Les États-Unis devaient franchir des étapes clés d'ici l'an prochain: utiliser des pratiques agricoles respectueuses de l'environnement; diminution des émissions dans les secteurs de l'aviation et du transport maritime; annuler les investissements dans la production de charbon, de huile et de gaz; et imposer un moratoire sur la construction de nouvelles centrales au charbon et la fermeture des centrales existantes.

"Comme indiqué dans ses remarques 1 de juin, le président Trump a pris la décision de se retirer de l'accord de Paris", a expliqué le secrétaire d'Etat américain Mike Pompeo dans un communiqué publié lundi, "en raison du fardeau économique injuste imposé aux travailleurs et les contribuables par les engagements pris par les États-Unis dans le cadre de l'accord. "

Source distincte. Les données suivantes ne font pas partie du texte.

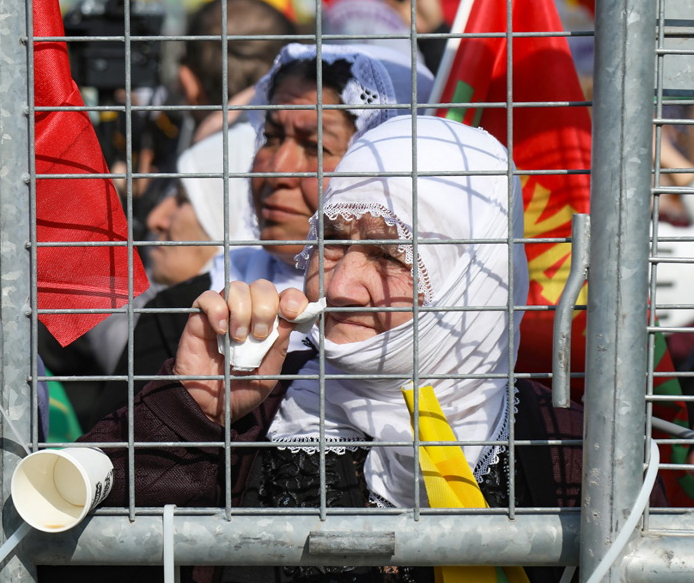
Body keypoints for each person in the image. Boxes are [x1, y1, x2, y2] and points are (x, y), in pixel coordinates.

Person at [80, 116, 592, 583]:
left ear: (472, 280)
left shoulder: (565, 450)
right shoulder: (257, 408)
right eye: (330, 237)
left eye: (392, 253)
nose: (342, 284)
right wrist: (190, 412)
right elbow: (67, 556)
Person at [89, 43, 436, 424]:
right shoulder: (195, 314)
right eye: (270, 137)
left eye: (315, 146)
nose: (277, 170)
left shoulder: (446, 327)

En dépit de ce retrait, Pompeo a déclaré dans son communiqué que les États-Unis continueraient à collaborer avec leurs partenaires du monde entier pour réduire les émissions.

"Les émissions américaines de polluants atmosphériques courants ayant des incidences sur la santé humaine et l'environnement ont diminué de 74 pour cent entre 1970 et 2018", a déclaré Pompeo. «Les émissions nettes de gaz à effet de serre aux États-Unis ont diminué de 13 pour cent de 2005 à 2017, alors même que notre économie connaissait une croissance supérieure à 19 pour cent.»